To protect minors online, Parliament approves EU mass surveillance on chat and mails
Few publications have talked about it so far. Therefore, away from the media spotlight, the European Parliament last July 6th, with the motivation to combat abuses against minors online, approved an exemption for three years from the privacy rules allowing total control of the videos or images exchanged, messages, or e-mail services.Artificial intelligence will be delegated the task of acting as a massive spy and reporting suspected cases. While waiting for him to pass the test of judicial appeals that will surely fail, Big Brother becomes a reality.
The regulation formally referred to as “Use of technologies for data processing to fight online sexual abuse of minors (temporary derogation from Directive 2002/58 / EC)” received 537 votes in favor; instead, 133 votes against, 24 the abstentions. The left, the Greens, and the Greek Communists of the KKE voted among the others against the resolution; very few votes against among the Social Democrats.
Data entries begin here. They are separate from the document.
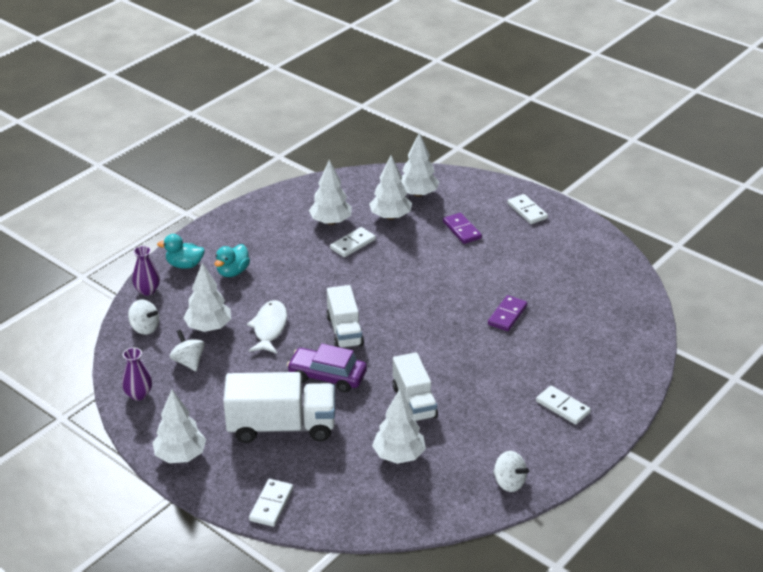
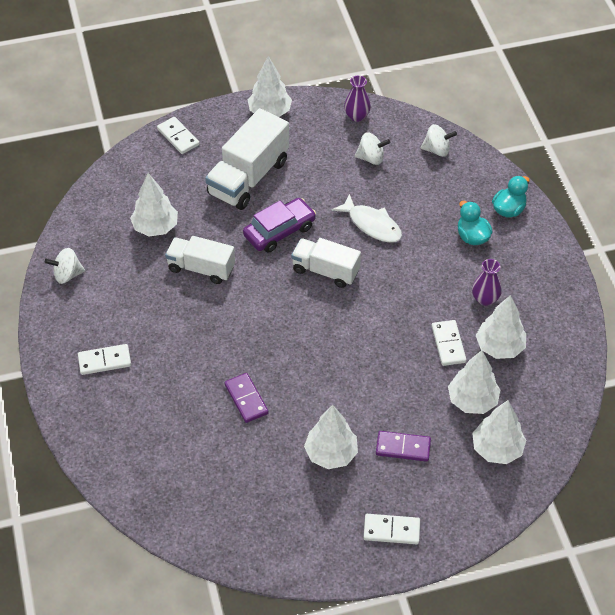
camera: 125 degrees right, 15 degrees up
white spinning top [128,299,159,335] -> white spinning top turned 150 degrees counterclockwise [421,124,457,157]
purple vase [132,246,160,296] -> purple vase moved to [472,259,502,306]
white tree [184,263,231,332] -> white tree moved to [304,405,358,469]

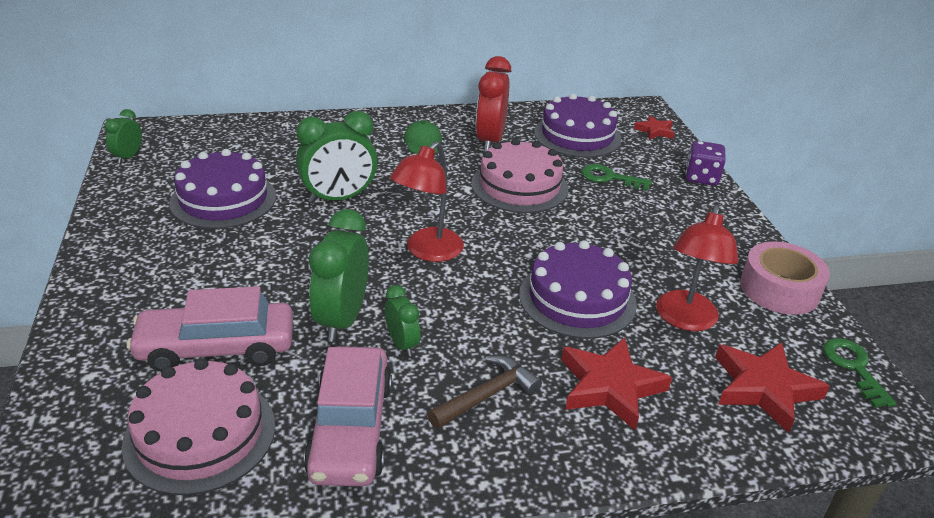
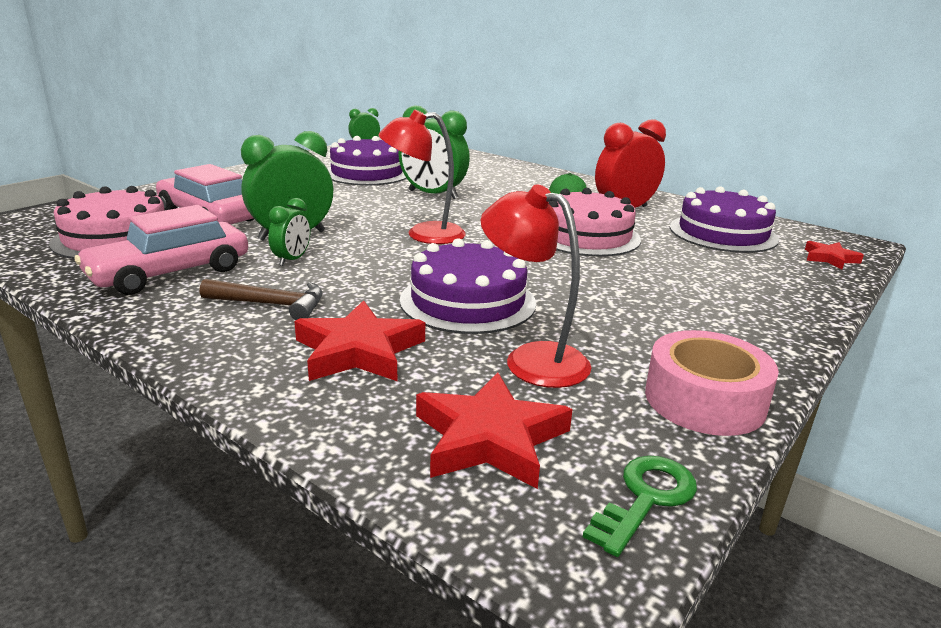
camera: 50 degrees right, 10 degrees down
green key [581,164,652,190] -> none
red lamp [656,205,739,331] -> red lamp turned 60 degrees clockwise [481,184,591,388]
purple dice [686,141,726,186] -> none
Some MEPs and industry experts have harshly criticized the provision and various digital rights associations, starting with European Digital Rights, as they fear that it could imply a dangerous vulnerability to the rights of European citizens under the “Control” of confidential and private communications. According to the European Parliament, Directive 2002/58/EC lays down rules ensuring the right to privacy and confidentiality with respect to the processing of personal data in exchanges of data in the electronic communication sector.
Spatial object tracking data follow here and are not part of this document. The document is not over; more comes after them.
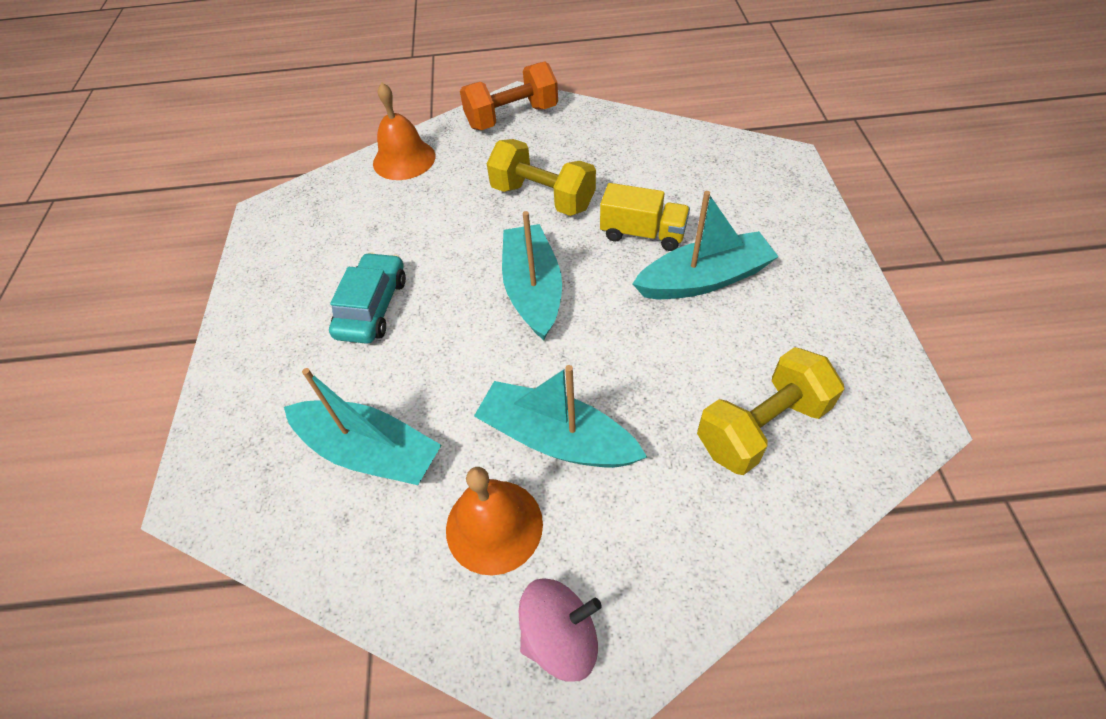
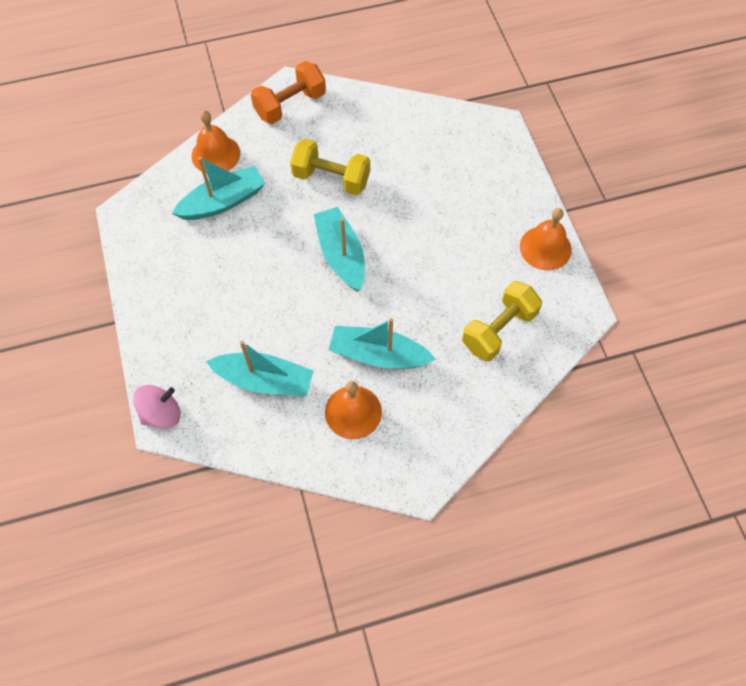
camera: 15 degrees left, 10 degrees up
turquoise car [329,252,406,344] -> none
pink spinning top [519,578,602,681] -> pink spinning top moved to [133,385,180,429]
yellow truck [600,183,690,251] -> none
turquoise boat [632,191,779,299] -> turquoise boat moved to [172,157,266,220]
none -> orange bell [520,208,572,271]

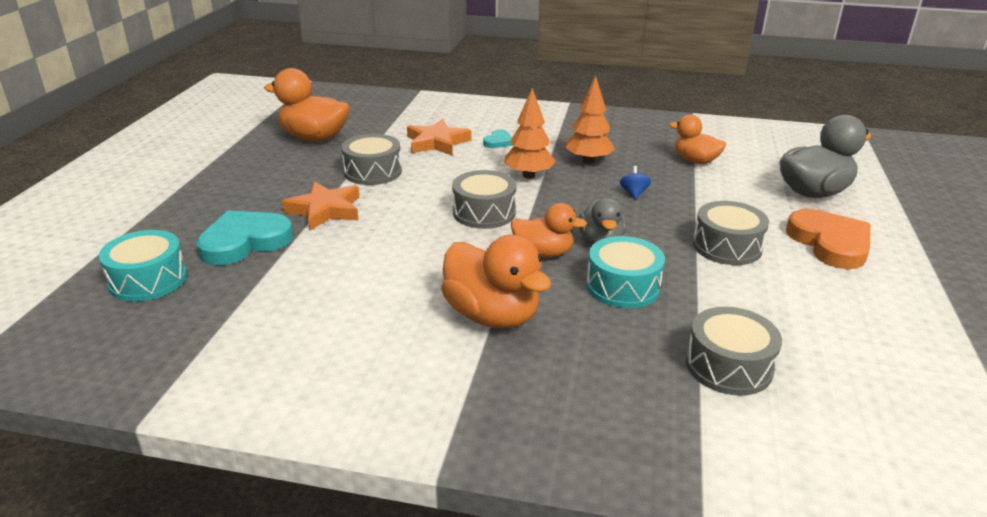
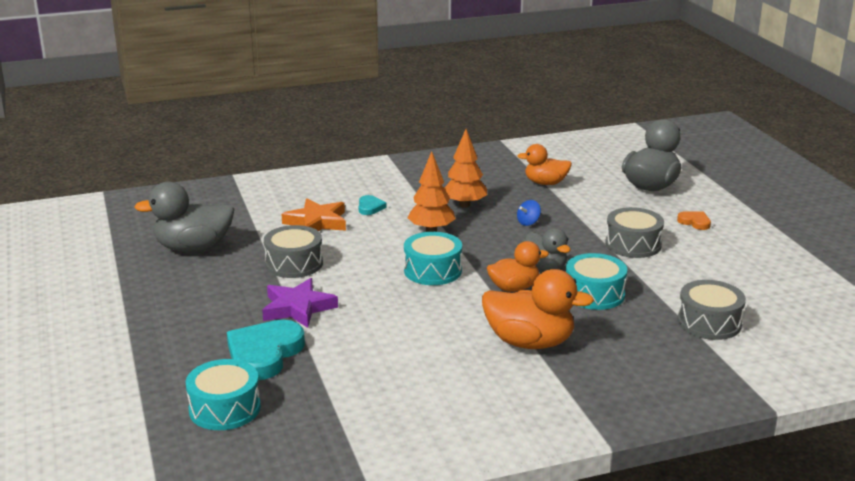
camera: 30 degrees left, 5 degrees down
orange duck [264,68,350,141] -> grey duck [134,182,235,252]
orange star [282,181,360,230] -> purple star [262,278,338,328]
grey drum [452,170,517,229] -> turquoise drum [404,232,462,285]
blue spinning top [620,166,651,199] -> blue spinning top turned 105 degrees counterclockwise [517,200,541,226]
orange heart [786,209,870,269] -> orange heart [677,211,711,230], size x0.47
Protecting children online is one of the EU’s priorities, reads the text of the resolution. On 24 July 2020, the Commission adopted an EU strategy for a more effective fight against child sexual abuse which aims to provide an effective response, at Union level, to the crime of child sexual abuse. It announced that it shall propose the necessary legislation to tackle child sexual abuse online effectively by the second quarter of 2021. Certain providers of number-independent interpersonal communications services are already using specific technologies to detect child sexual abuse on their services and report it to law enforcement authorities and to organisations acting in the public interest against child sexual abuse, and/or to remove child sexual abuse material.
These organisations refer to national hotlines for reporting child sexual abuse material, as well as organisations whose purpose is to reduce child sexual exploitation. The E-privacy Directive does not contain an explicit legal basis for voluntary processing of content or traffic data for the purpose of detecting sexual abuse of children online. However, it does provide that Member States may adopt legislative measures to limit the scope of the rights and obligations provided for in this Directive, which concern the confidentiality of communications and traffic data, for the purpose of the prevention and detection of offences related to sexual abuse of children.